Requirement: Quote the data below in full, please, without altering anything.

Top of Information

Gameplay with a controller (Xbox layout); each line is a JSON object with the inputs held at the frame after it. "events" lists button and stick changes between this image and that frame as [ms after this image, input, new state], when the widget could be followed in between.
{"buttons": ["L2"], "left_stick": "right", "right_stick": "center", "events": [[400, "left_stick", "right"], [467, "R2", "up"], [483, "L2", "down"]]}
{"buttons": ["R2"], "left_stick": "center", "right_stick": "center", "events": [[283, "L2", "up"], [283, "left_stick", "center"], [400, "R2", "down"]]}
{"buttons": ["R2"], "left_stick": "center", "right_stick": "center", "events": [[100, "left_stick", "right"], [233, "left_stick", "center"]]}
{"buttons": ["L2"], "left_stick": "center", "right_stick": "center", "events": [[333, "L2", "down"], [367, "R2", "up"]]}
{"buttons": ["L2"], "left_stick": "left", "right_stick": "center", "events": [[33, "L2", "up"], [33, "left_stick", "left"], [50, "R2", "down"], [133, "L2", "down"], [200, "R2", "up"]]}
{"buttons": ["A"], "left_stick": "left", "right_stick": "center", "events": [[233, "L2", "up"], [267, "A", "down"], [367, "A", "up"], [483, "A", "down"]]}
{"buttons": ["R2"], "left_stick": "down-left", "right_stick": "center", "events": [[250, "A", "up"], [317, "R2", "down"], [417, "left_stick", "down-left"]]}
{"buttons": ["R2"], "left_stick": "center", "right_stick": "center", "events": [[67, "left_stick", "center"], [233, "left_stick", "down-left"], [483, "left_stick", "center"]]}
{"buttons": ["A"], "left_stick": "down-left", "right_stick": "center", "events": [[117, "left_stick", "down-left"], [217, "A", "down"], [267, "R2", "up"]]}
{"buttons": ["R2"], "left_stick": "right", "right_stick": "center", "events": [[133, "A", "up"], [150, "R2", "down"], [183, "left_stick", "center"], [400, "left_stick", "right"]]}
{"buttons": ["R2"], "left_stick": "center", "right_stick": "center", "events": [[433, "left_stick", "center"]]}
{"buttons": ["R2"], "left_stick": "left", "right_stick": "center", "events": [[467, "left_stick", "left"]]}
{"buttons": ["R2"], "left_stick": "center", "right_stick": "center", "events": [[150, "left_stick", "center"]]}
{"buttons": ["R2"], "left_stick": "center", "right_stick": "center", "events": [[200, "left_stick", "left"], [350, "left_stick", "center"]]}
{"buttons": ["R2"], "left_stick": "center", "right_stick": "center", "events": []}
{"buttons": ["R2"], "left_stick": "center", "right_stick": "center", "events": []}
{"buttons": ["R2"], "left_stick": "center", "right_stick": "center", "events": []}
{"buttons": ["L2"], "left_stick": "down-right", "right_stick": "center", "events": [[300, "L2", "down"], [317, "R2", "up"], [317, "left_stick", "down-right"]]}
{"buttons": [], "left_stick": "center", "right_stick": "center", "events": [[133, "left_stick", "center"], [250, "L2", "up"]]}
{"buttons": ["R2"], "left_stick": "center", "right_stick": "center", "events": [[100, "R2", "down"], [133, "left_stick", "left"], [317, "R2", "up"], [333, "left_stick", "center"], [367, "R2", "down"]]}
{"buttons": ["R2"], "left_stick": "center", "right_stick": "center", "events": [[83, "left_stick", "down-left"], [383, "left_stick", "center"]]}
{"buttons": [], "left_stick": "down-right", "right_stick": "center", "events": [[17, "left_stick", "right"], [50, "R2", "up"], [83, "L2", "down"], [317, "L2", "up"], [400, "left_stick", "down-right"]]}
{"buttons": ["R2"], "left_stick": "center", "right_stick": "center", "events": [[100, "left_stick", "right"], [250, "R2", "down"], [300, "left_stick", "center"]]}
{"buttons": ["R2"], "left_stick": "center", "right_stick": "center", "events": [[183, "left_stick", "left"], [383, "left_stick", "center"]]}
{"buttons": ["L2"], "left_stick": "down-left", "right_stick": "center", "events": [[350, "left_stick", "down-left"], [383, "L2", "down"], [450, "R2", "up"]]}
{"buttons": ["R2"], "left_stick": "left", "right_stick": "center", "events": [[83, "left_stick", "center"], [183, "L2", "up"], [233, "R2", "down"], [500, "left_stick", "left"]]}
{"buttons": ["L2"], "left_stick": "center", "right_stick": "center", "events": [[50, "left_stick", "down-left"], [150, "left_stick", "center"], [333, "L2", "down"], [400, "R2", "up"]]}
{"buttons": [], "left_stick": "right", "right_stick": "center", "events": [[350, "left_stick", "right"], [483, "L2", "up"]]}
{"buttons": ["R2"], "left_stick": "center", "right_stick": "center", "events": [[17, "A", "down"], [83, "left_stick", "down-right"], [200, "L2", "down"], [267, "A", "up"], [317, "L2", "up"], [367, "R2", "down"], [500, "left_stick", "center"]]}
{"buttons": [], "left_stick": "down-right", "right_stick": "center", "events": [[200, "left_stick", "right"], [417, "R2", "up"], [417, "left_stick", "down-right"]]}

Bottom of Information

Your response:
Gameplay with a controller (Xbox layout); each line is a JSON object with the inputs held at the frame after it. "events" lists button and stick changes between this image and that frame as [ms after this image, input, new state], when the widget could be followed in between.
{"buttons": ["L2"], "left_stick": "right", "right_stick": "center", "events": [[400, "left_stick", "right"], [467, "R2", "up"], [483, "L2", "down"]]}
{"buttons": ["R2"], "left_stick": "center", "right_stick": "center", "events": [[283, "L2", "up"], [283, "left_stick", "center"], [400, "R2", "down"]]}
{"buttons": ["R2"], "left_stick": "center", "right_stick": "center", "events": [[100, "left_stick", "right"], [233, "left_stick", "center"]]}
{"buttons": ["L2"], "left_stick": "center", "right_stick": "center", "events": [[333, "L2", "down"], [367, "R2", "up"]]}
{"buttons": ["L2"], "left_stick": "left", "right_stick": "center", "events": [[33, "L2", "up"], [33, "left_stick", "left"], [50, "R2", "down"], [133, "L2", "down"], [200, "R2", "up"]]}
{"buttons": ["A"], "left_stick": "left", "right_stick": "center", "events": [[233, "L2", "up"], [267, "A", "down"], [367, "A", "up"], [483, "A", "down"]]}
{"buttons": ["R2"], "left_stick": "down-left", "right_stick": "center", "events": [[250, "A", "up"], [317, "R2", "down"], [417, "left_stick", "down-left"]]}
{"buttons": ["R2"], "left_stick": "center", "right_stick": "center", "events": [[67, "left_stick", "center"], [233, "left_stick", "down-left"], [483, "left_stick", "center"]]}
{"buttons": ["A"], "left_stick": "down-left", "right_stick": "center", "events": [[117, "left_stick", "down-left"], [217, "A", "down"], [267, "R2", "up"]]}
{"buttons": ["R2"], "left_stick": "right", "right_stick": "center", "events": [[133, "A", "up"], [150, "R2", "down"], [183, "left_stick", "center"], [400, "left_stick", "right"]]}
{"buttons": ["R2"], "left_stick": "center", "right_stick": "center", "events": [[433, "left_stick", "center"]]}
{"buttons": ["R2"], "left_stick": "left", "right_stick": "center", "events": [[467, "left_stick", "left"]]}
{"buttons": ["R2"], "left_stick": "center", "right_stick": "center", "events": [[150, "left_stick", "center"]]}
{"buttons": ["R2"], "left_stick": "center", "right_stick": "center", "events": [[200, "left_stick", "left"], [350, "left_stick", "center"]]}
{"buttons": ["R2"], "left_stick": "center", "right_stick": "center", "events": []}
{"buttons": ["R2"], "left_stick": "center", "right_stick": "center", "events": []}
{"buttons": ["R2"], "left_stick": "center", "right_stick": "center", "events": []}
{"buttons": ["L2"], "left_stick": "down-right", "right_stick": "center", "events": [[300, "L2", "down"], [317, "R2", "up"], [317, "left_stick", "down-right"]]}
{"buttons": [], "left_stick": "center", "right_stick": "center", "events": [[133, "left_stick", "center"], [250, "L2", "up"]]}
{"buttons": ["R2"], "left_stick": "center", "right_stick": "center", "events": [[100, "R2", "down"], [133, "left_stick", "left"], [317, "R2", "up"], [333, "left_stick", "center"], [367, "R2", "down"]]}
{"buttons": ["R2"], "left_stick": "center", "right_stick": "center", "events": [[83, "left_stick", "down-left"], [383, "left_stick", "center"]]}
{"buttons": [], "left_stick": "down-right", "right_stick": "center", "events": [[17, "left_stick", "right"], [50, "R2", "up"], [83, "L2", "down"], [317, "L2", "up"], [400, "left_stick", "down-right"]]}
{"buttons": ["R2"], "left_stick": "center", "right_stick": "center", "events": [[100, "left_stick", "right"], [250, "R2", "down"], [300, "left_stick", "center"]]}
{"buttons": ["R2"], "left_stick": "center", "right_stick": "center", "events": [[183, "left_stick", "left"], [383, "left_stick", "center"]]}
{"buttons": ["L2"], "left_stick": "down-left", "right_stick": "center", "events": [[350, "left_stick", "down-left"], [383, "L2", "down"], [450, "R2", "up"]]}
{"buttons": ["R2"], "left_stick": "left", "right_stick": "center", "events": [[83, "left_stick", "center"], [183, "L2", "up"], [233, "R2", "down"], [500, "left_stick", "left"]]}
{"buttons": ["L2"], "left_stick": "center", "right_stick": "center", "events": [[50, "left_stick", "down-left"], [150, "left_stick", "center"], [333, "L2", "down"], [400, "R2", "up"]]}
{"buttons": [], "left_stick": "right", "right_stick": "center", "events": [[350, "left_stick", "right"], [483, "L2", "up"]]}
{"buttons": ["R2"], "left_stick": "center", "right_stick": "center", "events": [[17, "A", "down"], [83, "left_stick", "down-right"], [200, "L2", "down"], [267, "A", "up"], [317, "L2", "up"], [367, "R2", "down"], [500, "left_stick", "center"]]}
{"buttons": [], "left_stick": "down-right", "right_stick": "center", "events": [[200, "left_stick", "right"], [417, "R2", "up"], [417, "left_stick", "down-right"]]}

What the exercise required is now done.